Aim of the task =>
Using the Shoa Clarke interview below, answer these questions:
1. At what event and in which city does Clarke speak?
2. Besides finerenone, which class of drugs has shown the same pattern of early heart failure benefit?
3. According to Clarke, what happens to circulating aldosterone levels during treatment with an MRA?

Supplied passage =>
========================

Enhancing Early Cholesterol Detection and Management in Young Adults
Shoa Clarke, MD, PhD, discusses the need for improved cholesterol testing and treatment in young adults, emphasizing the vital role of primary care teams and pharmacists in early intervention and adherence.
At the American Heart Association Scientific Sessions 2025 in New Orleans, Shoa Clarke, MD, PhD, discusses the critical need to improve cholesterol testing and treatment among young adults. He emphasizes that physicians often overlook this population, in part due to guideline frameworks that focus primarily on adults aged 40 to 79. Clarke notes that future guidelines should better communicate the importance of early intervention and that primary care providers—including pharmacists—can play a central role in identifying, counseling, and managing patients at risk for high cholesterol. He highlights evidence supporting pharmacist-led and team-based primary care models as effective strategies for improving treatment adherence and managing chronic conditions such as hypertension and hypercholesterolemia.
Pharmacy Times: The analysis found that finerenone reduced heart failure hospitalizations within the first few months of treatment, even before kidney outcomes improved. What does this suggest about the early mechanisms of benefit with finerenone?
Shoa Clarke, MD, PhD: So, I think this actually tells us a little bit about the disease that's being treated, maybe even more so than the specific drug. The reason I say that is because these authors have also shown the same pattern with a different class of drugs called SGLT2 inhibitors. We now have these two different types of drugs—finerenone, a nonsteroidal MRA, and SGLT2 inhibitors—both of which are beneficial in terms of cardiovascular and kidney outcomes in people who have this cardiac-kidney-metabolic (CKM) syndrome.
The fact that both of these drugs show this pattern, to me, suggests some insight into what CKM syndrome is, how it progresses, and how heart failure, heart failure hospitalizations, and heart failure progression may play a role in the overall disease arc, including the ultimate endpoints of kidney failure or kidney death.
Pharmacy Times: Cardiovascular benefits appeared earlier than kidney protection but continued to build over time. How might this inform how clinicians approach long-term therapy and patient adherence with finerenone?
Clarke: So, I think adherence is going to be very important for a drug like finerenone. These data show that there is a cumulative benefit over time. In another paper published in JACC earlier this year—a prespecified secondary analysis of the FINE-HEART study—it was shown that withdrawal of finerenone, compared to placebo, led to increased adverse events, and this occurred fairly rapidly.
We know that with treatment using an MRA, there is a compensatory increase in circulating aldosterone levels in the blood. So, if you take away the MRA, you may have this uninhibited aldosterone effect that could be detrimental.
Pharmacy Times: Fewer than half of young adults with severely elevated LDL cholesterol began statin therapy within five years of their first high reading. What do you see as the biggest barriers preventing earlier intervention in this population?
Clarke: This is a big challenge right now, and I think it ultimately lies on our shoulders. Physicians are not doing a great job of testing cholesterol in young adults and treating it when it should be treated according to our guidelines. That being said, I also think that the writers of the guidelines have not done as good a job as they could have in the past at making this point clear and understandable to primary care physicians.

========================

Material shown =>
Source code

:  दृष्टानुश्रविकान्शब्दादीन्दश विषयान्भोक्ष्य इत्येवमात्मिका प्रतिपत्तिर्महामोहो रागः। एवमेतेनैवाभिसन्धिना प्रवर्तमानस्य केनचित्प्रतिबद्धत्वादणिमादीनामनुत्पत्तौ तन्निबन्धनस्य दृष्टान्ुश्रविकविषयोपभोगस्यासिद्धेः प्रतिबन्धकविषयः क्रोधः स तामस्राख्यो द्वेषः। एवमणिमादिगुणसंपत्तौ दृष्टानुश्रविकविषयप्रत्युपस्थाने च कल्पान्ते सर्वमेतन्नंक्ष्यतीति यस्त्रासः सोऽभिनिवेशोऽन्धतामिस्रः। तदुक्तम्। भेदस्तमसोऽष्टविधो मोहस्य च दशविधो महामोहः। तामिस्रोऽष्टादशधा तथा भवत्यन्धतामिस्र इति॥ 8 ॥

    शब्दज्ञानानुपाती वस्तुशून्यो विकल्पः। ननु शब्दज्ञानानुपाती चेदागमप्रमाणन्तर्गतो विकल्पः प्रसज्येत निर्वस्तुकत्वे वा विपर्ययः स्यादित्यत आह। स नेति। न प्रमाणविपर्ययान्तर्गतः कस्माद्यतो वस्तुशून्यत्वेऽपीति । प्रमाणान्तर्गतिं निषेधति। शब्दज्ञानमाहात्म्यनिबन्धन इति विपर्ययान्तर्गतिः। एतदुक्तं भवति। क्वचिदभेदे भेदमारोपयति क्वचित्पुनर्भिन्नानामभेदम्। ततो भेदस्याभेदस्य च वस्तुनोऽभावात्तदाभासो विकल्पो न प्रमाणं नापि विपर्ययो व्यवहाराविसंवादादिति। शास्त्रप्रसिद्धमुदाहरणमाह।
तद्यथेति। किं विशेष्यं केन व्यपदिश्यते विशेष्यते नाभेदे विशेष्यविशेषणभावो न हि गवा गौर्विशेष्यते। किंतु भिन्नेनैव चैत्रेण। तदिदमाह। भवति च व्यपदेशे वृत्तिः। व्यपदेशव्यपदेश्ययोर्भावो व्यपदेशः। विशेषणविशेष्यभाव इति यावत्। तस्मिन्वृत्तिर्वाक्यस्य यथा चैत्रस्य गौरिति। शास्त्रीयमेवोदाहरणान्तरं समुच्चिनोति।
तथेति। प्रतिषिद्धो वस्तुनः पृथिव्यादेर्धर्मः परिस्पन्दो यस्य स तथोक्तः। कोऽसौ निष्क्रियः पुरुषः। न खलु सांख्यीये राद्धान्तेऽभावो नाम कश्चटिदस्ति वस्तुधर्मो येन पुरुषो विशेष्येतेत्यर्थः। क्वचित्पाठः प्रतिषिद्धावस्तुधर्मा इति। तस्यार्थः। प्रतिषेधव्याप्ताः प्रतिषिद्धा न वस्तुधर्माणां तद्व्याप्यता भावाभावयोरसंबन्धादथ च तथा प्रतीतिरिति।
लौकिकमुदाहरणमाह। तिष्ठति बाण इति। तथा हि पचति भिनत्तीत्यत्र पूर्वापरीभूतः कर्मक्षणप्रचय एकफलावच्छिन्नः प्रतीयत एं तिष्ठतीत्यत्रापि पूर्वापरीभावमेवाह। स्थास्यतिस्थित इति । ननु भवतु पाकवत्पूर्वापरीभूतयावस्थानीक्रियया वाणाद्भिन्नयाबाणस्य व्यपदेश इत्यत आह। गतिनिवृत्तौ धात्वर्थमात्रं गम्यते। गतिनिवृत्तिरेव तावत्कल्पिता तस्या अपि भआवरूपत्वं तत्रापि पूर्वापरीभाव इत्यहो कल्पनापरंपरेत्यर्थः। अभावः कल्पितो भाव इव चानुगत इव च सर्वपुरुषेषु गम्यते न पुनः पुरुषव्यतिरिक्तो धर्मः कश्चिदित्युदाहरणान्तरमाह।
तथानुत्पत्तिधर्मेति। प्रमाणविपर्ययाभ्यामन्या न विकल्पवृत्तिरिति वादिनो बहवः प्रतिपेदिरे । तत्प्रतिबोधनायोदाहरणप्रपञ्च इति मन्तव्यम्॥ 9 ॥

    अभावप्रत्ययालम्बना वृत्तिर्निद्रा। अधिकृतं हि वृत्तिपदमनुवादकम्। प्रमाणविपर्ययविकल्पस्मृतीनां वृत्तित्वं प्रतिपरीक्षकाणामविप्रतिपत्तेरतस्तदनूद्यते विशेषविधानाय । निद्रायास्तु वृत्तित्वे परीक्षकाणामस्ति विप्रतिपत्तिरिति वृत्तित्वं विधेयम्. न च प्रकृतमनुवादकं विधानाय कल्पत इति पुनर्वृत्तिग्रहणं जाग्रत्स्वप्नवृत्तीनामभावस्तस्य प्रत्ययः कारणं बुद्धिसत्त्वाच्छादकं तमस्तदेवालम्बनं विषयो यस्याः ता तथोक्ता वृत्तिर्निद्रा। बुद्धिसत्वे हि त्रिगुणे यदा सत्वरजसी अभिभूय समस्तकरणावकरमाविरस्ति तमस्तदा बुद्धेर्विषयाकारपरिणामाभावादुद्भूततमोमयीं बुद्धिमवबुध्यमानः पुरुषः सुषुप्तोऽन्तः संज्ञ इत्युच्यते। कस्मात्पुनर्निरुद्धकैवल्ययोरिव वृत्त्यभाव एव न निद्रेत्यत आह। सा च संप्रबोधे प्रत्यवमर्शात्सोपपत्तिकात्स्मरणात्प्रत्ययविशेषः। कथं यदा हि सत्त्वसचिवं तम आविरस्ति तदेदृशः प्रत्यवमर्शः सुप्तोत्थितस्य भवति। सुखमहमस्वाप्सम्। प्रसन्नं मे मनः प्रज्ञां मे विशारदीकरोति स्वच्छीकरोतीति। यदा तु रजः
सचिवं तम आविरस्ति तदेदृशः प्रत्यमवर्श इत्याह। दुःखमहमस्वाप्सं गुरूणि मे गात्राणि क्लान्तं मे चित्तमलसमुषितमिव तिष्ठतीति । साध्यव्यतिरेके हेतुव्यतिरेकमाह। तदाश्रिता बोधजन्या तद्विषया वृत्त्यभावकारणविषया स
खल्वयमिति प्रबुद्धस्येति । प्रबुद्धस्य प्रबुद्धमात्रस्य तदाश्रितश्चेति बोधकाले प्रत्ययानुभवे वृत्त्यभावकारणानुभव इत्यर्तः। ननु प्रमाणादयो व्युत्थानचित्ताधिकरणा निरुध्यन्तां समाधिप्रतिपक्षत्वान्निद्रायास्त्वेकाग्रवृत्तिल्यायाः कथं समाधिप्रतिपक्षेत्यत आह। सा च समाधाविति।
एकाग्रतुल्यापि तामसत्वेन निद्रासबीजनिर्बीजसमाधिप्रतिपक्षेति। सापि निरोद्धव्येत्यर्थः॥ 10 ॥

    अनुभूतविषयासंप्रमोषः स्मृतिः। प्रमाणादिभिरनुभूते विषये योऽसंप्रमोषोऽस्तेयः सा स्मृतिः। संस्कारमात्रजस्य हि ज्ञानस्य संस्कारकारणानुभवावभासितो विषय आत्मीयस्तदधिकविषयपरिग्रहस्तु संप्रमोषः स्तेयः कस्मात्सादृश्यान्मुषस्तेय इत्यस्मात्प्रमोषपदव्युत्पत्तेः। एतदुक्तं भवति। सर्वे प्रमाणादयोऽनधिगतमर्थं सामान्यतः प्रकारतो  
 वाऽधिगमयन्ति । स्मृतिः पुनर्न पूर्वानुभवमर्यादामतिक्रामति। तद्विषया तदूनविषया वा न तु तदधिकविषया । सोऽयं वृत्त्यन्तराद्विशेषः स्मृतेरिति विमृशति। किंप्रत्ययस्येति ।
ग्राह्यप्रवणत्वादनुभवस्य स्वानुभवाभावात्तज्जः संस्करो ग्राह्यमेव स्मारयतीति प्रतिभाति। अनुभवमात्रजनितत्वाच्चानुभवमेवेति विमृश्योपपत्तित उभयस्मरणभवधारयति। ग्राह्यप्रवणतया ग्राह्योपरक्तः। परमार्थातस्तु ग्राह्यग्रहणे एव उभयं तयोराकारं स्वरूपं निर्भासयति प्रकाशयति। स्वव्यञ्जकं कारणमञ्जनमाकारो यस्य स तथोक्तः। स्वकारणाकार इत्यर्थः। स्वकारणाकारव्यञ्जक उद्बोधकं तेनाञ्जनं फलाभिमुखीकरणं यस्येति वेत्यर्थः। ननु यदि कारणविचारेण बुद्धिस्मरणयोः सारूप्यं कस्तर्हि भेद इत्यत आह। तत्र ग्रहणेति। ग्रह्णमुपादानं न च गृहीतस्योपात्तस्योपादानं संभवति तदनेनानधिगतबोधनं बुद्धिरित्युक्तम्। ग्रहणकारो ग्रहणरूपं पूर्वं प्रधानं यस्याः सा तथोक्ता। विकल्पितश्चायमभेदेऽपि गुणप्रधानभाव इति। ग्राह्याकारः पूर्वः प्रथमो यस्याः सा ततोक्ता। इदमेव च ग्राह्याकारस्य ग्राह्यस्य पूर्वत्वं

========================

Output =>
1. The American Heart Association Scientific Sessions 2025, in New Orleans.
2. SGLT2 inhibitors.
3. They rise in a compensatory increase.